● **Assigned task**
Report every line of the material below that contains the word "slice". Case counts.

Provided data section start

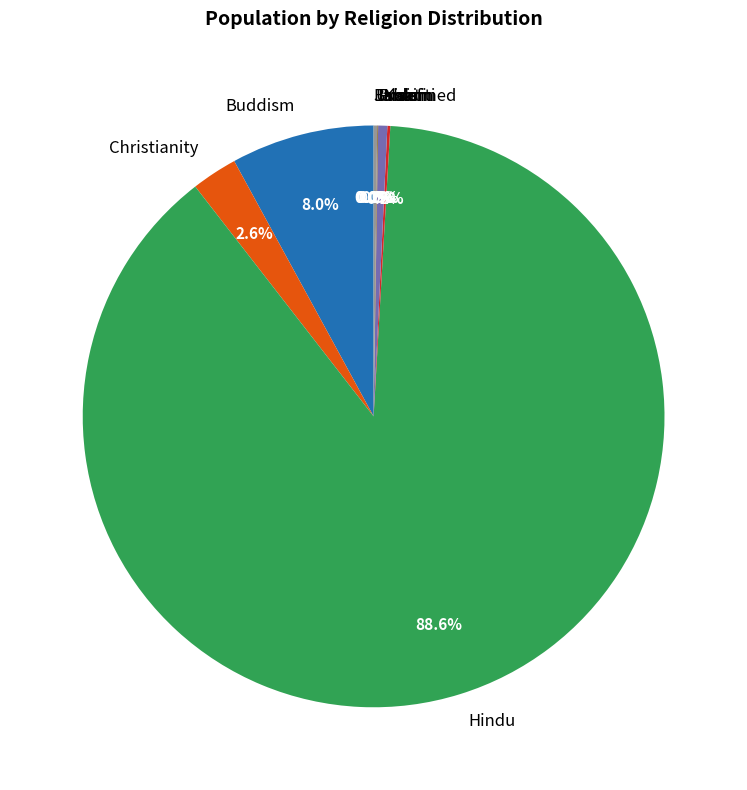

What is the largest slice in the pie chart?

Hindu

Provided data section end
Provided data section start

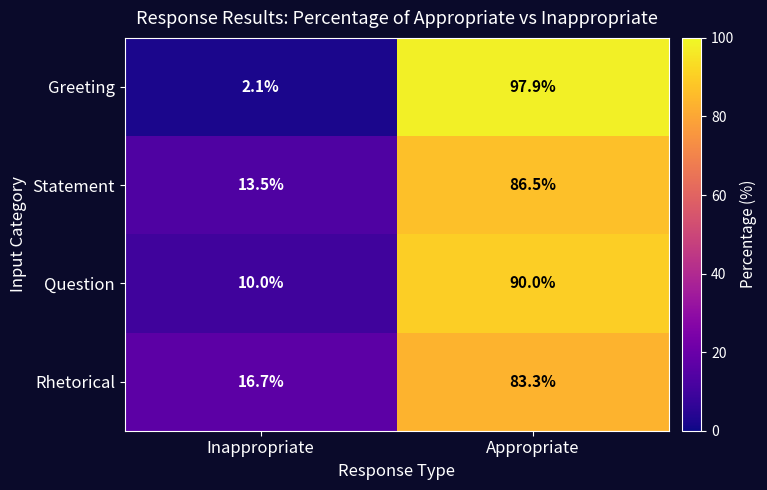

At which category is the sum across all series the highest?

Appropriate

Provided data section end
Provided data section start

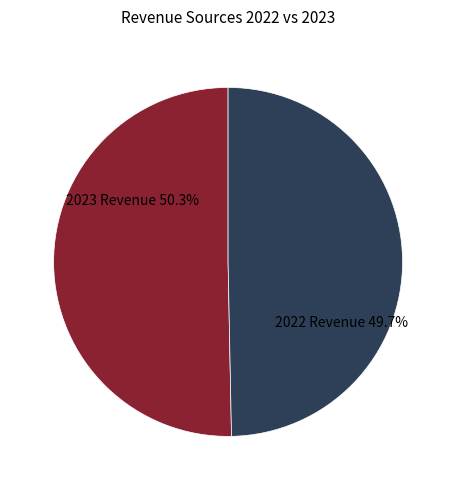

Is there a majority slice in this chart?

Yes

Provided data section end

● **Expected answer**
What is the largest slice in the pie chart?
Is there a majority slice in this chart?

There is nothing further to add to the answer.